Identity Theft and Phishing Enablement

The PII included in each record is enough to open fraudulent accounts, apply for credit, or craft highly convincing phishing lures. Email addresses can also be cross-referenced with other breach databases for credential stuffing. SOCRadar’s Dark Web Monitoring tracks exactly this kind of cross-dump correlation, alerting organizations when their customers’ data surfaces in new releases before fraud activity peaks.

SOCRadar’s Dark Web Monitoring

What Should Organizations and Individuals Do?

For Individuals

Monitor statements closely – fraudsters typically test cards with small charges before escalating.
Enable real-time transaction alerts on all payment cards.
Request a new card number if you’ve shopped online recently, especially with smaller merchants.
Be skeptical of unsolicited outreach that references your real personal details – the identity data in this dump makes social engineering far more convincing than generic phishing.

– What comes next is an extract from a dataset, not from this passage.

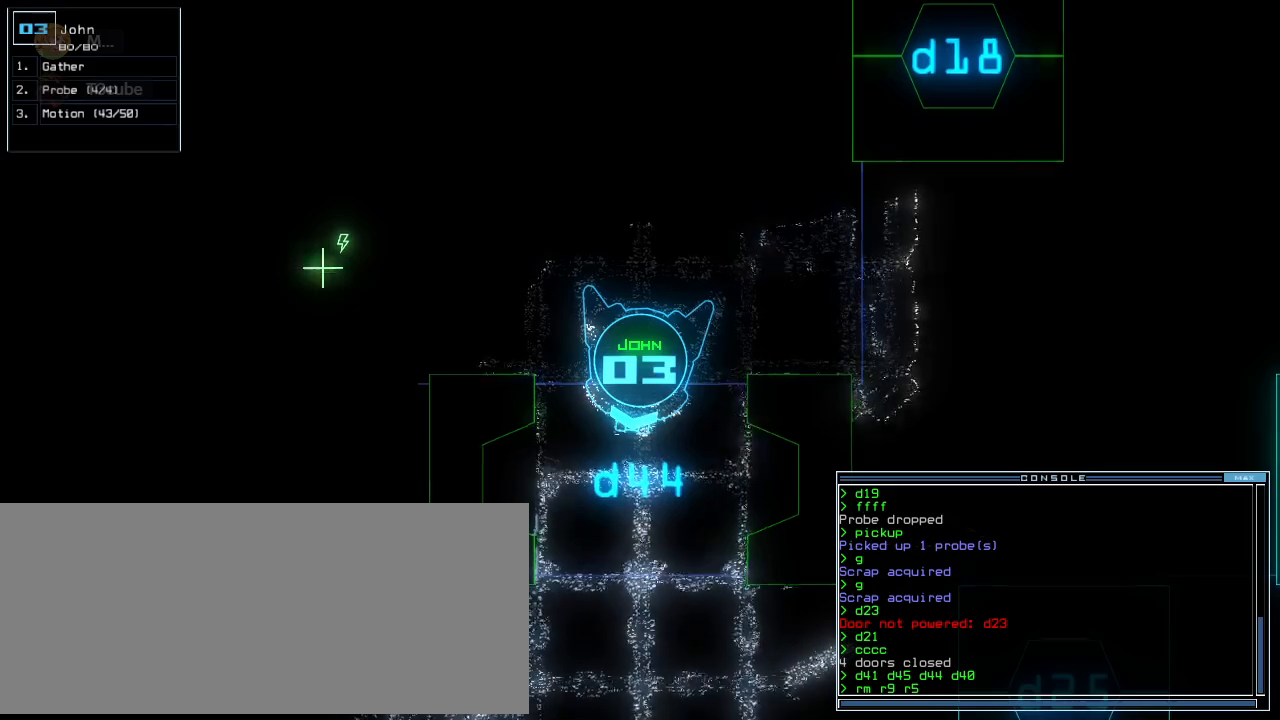
{"keys": [], "events": [[40, "up", "up"], [140, "up", "down"], [180, "up", "up"], [280, "up", "down"], [340, "up", "up"]]}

For Organizations and Security Teams

Get ahead of it with Dark Web Monitoring. SOCRadar tracks threat actors and underground forums continuously, surfacing customer exposure before chargebacks signal a problem. Waiting for fraud to appear in your transaction logs means you’re already behind.
Review CNP fraud thresholds for transactions with billing addresses matching patterns in this dataset.
Cross-reference the dump’s IP addresses and email addresses against your own logs to identify potentially compromised accounts.
Communicate proactively with customers – early notification reduces fraud and protects brand trust.